(Dataset entries)
*** Begin section ***

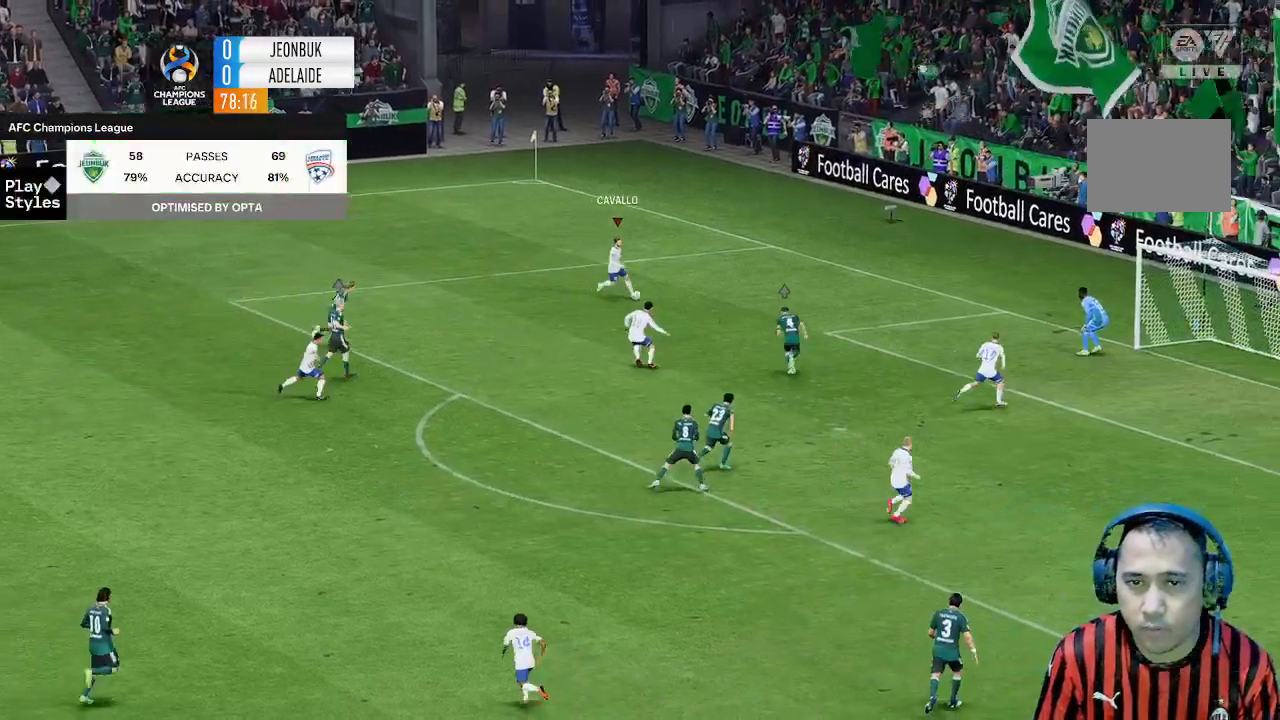
{"buttons": [], "left_stick": "down", "events": []}
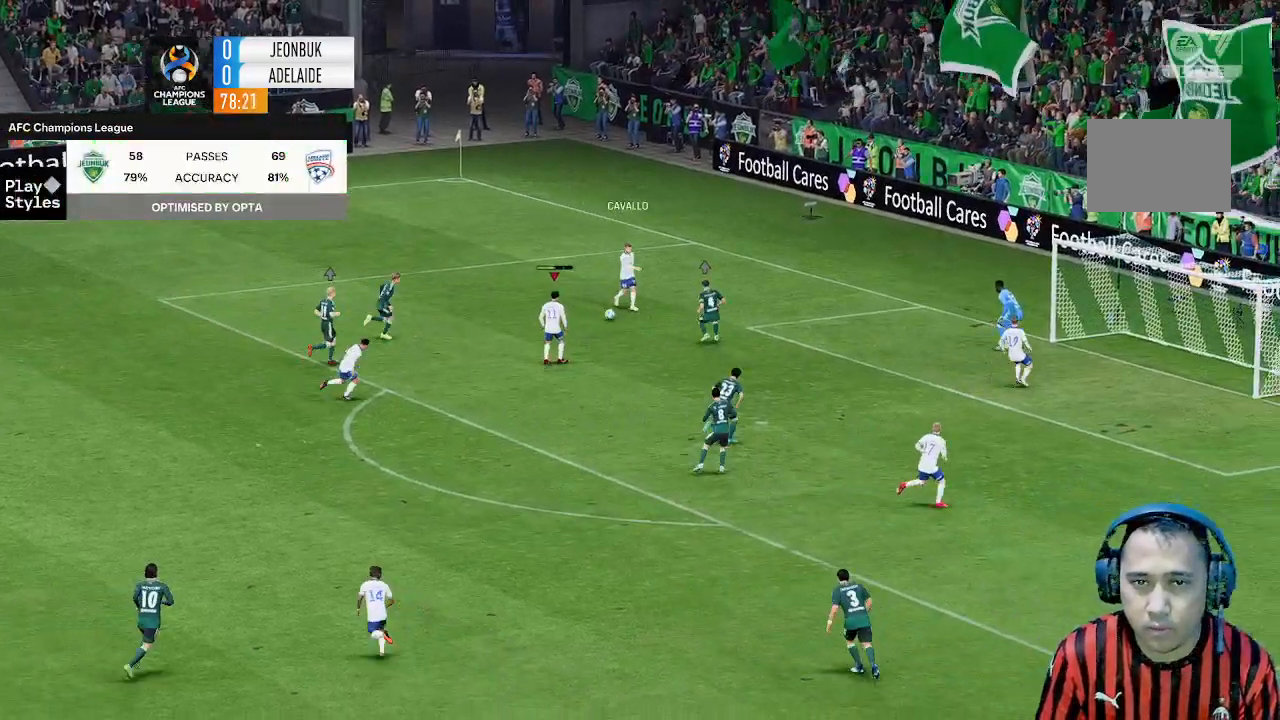
{"buttons": [], "left_stick": "down", "events": [[300, "left_stick", "center"], [433, "left_stick", "down"]]}
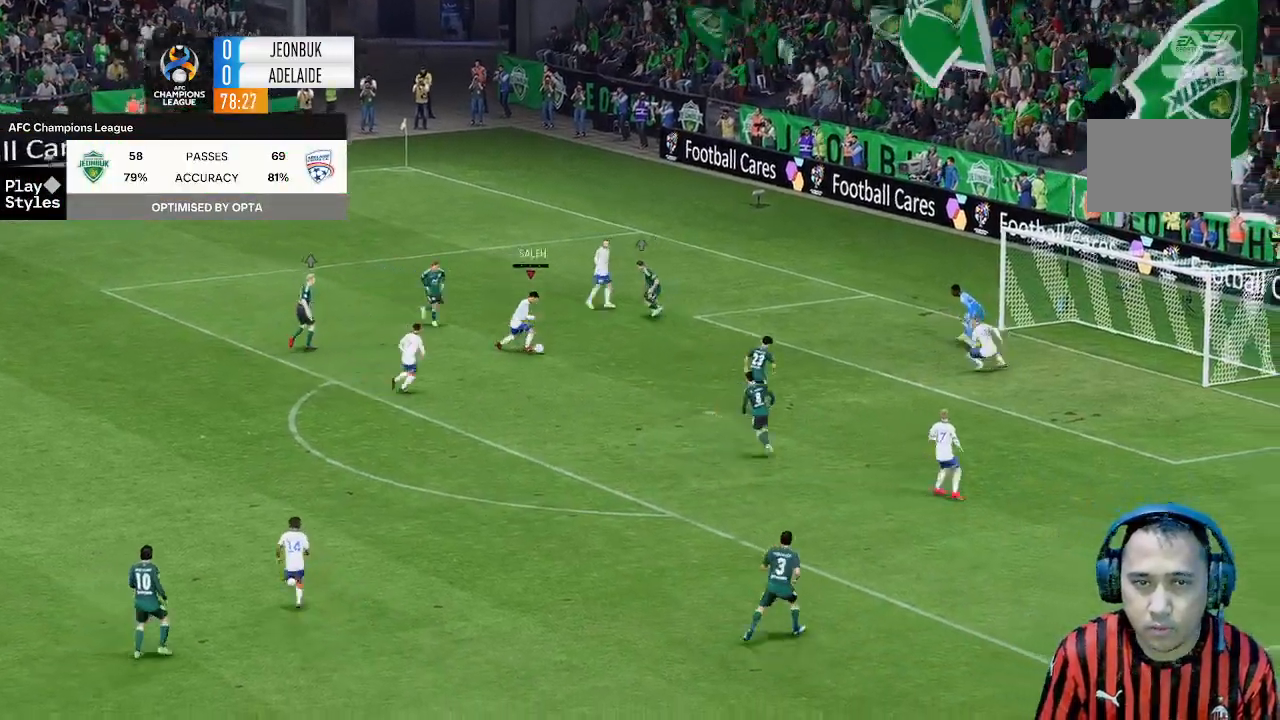
{"buttons": [], "left_stick": "center", "events": [[233, "R2", "down"], [300, "left_stick", "center"], [367, "R2", "up"]]}
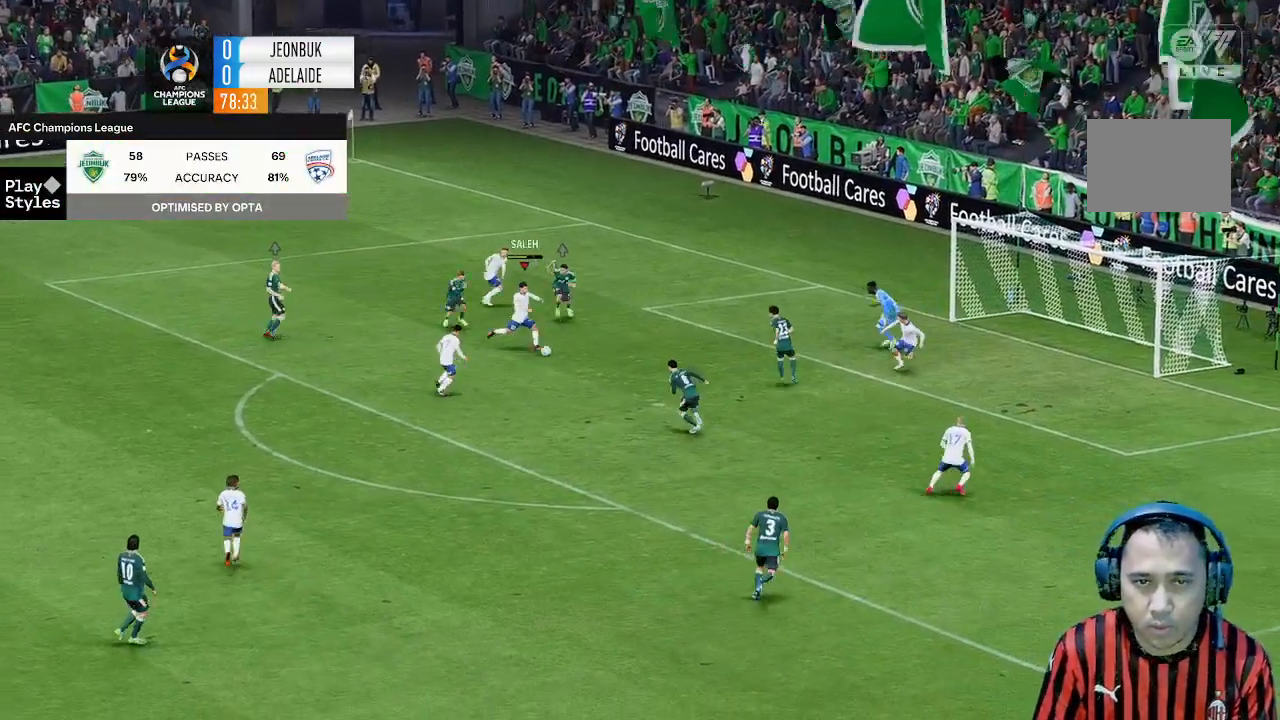
{"buttons": [], "left_stick": "up", "events": [[433, "left_stick", "up"]]}
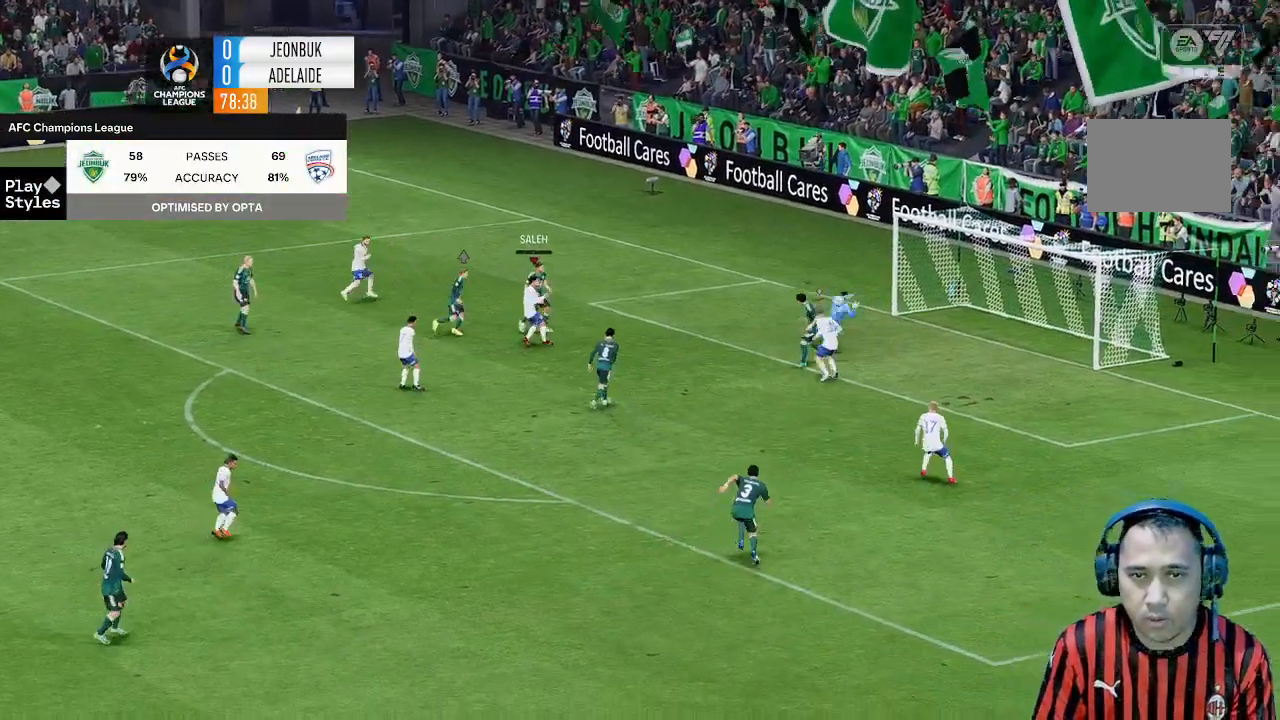
{"buttons": [], "left_stick": "up", "events": []}
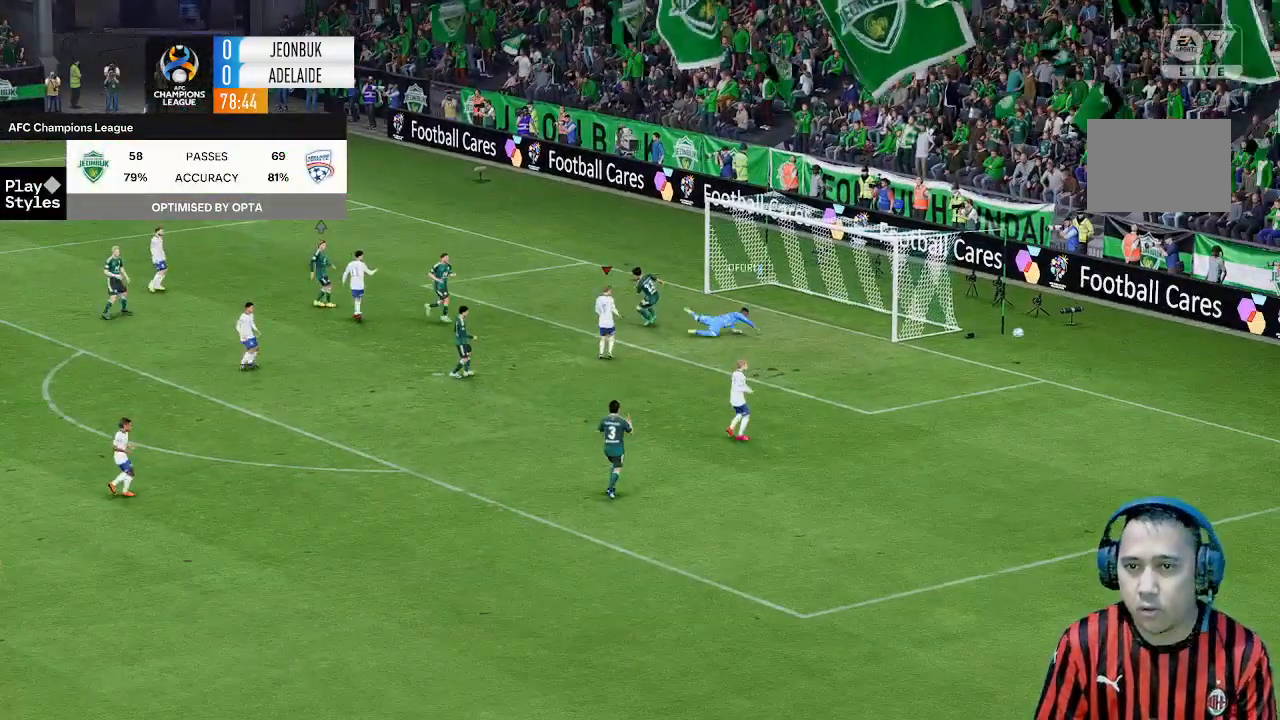
{"buttons": [], "left_stick": "center", "events": [[333, "left_stick", "center"]]}
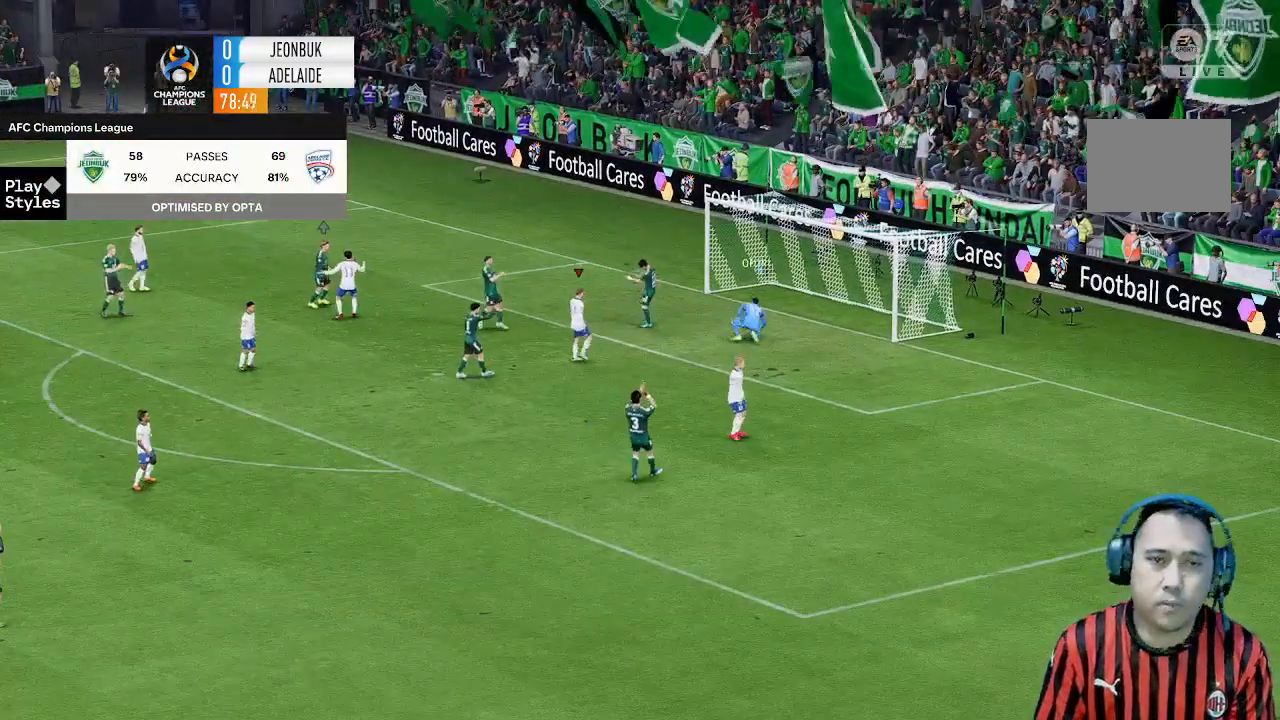
{"buttons": [], "left_stick": "center", "events": []}
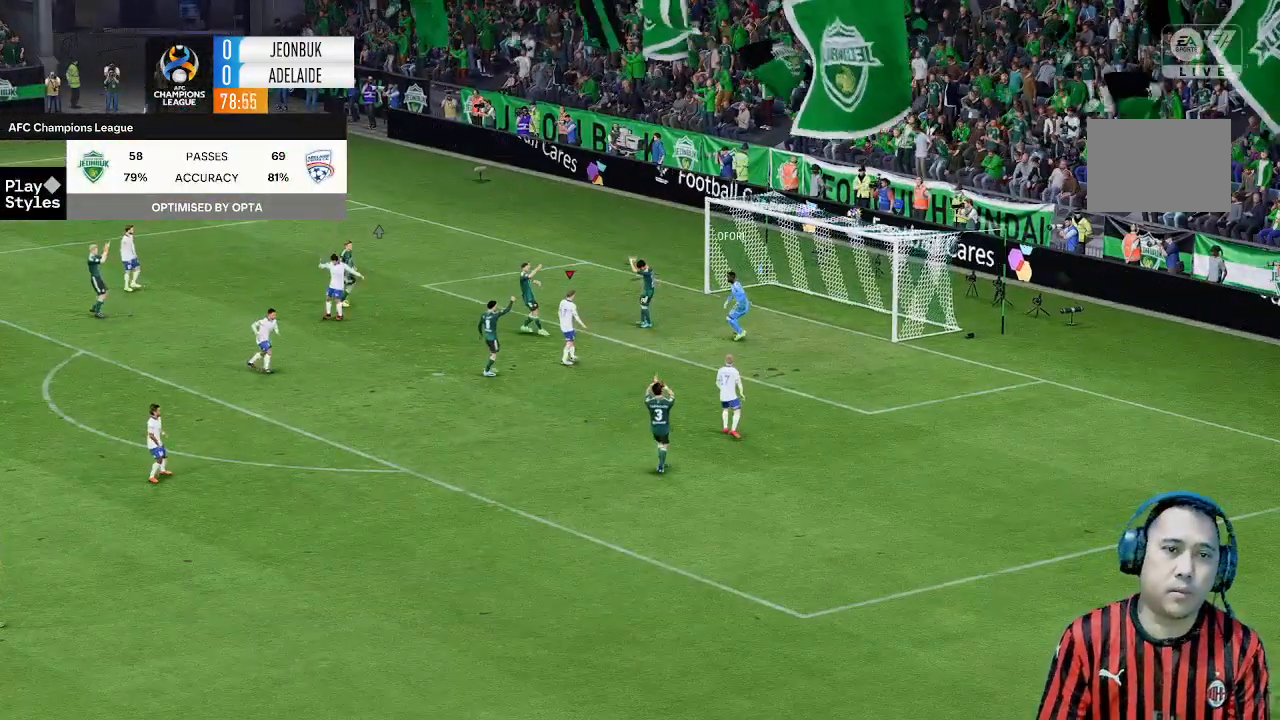
{"buttons": [], "left_stick": "center", "events": []}
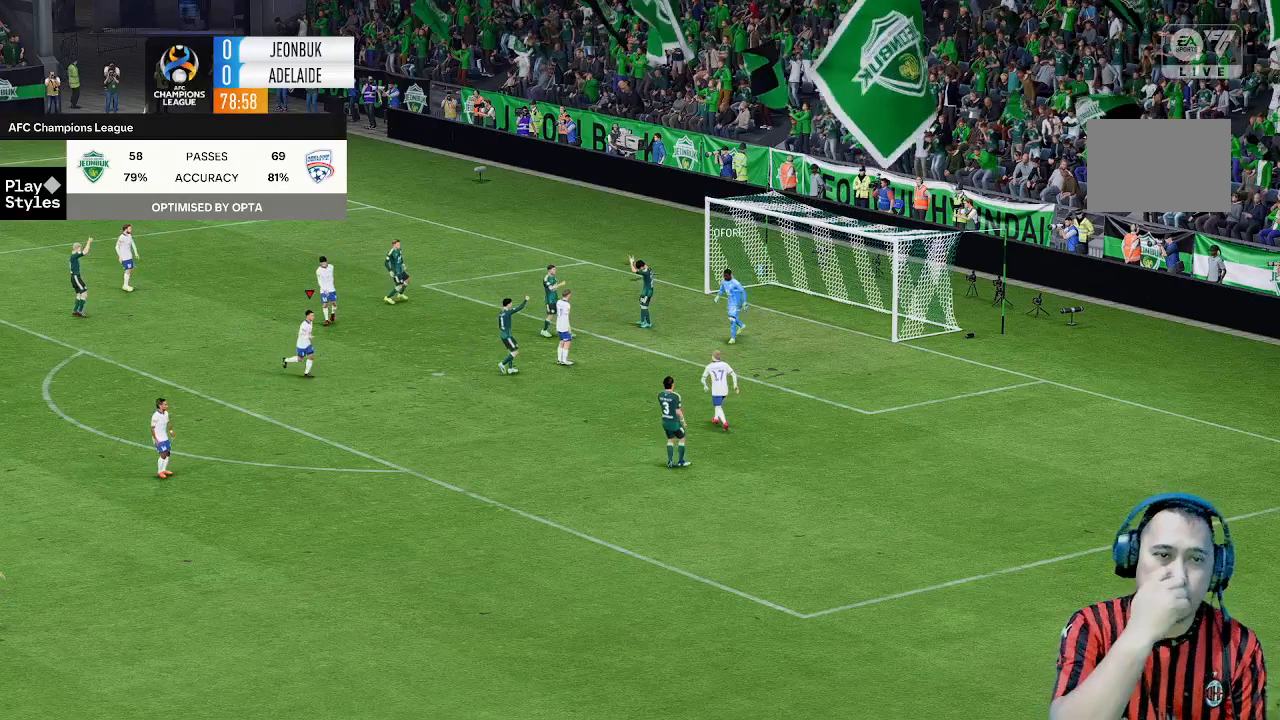
{"buttons": [], "left_stick": "center", "events": []}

*** End section ***

### [What you have to do]
The word "down" appears in some of the lines above. Copy those lines.

### [Output below]
{"buttons": [], "left_stick": "down", "events": []}
{"buttons": [], "left_stick": "down", "events": [[300, "left_stick", "center"], [433, "left_stick", "down"]]}
{"buttons": [], "left_stick": "center", "events": [[233, "R2", "down"], [300, "left_stick", "center"], [367, "R2", "up"]]}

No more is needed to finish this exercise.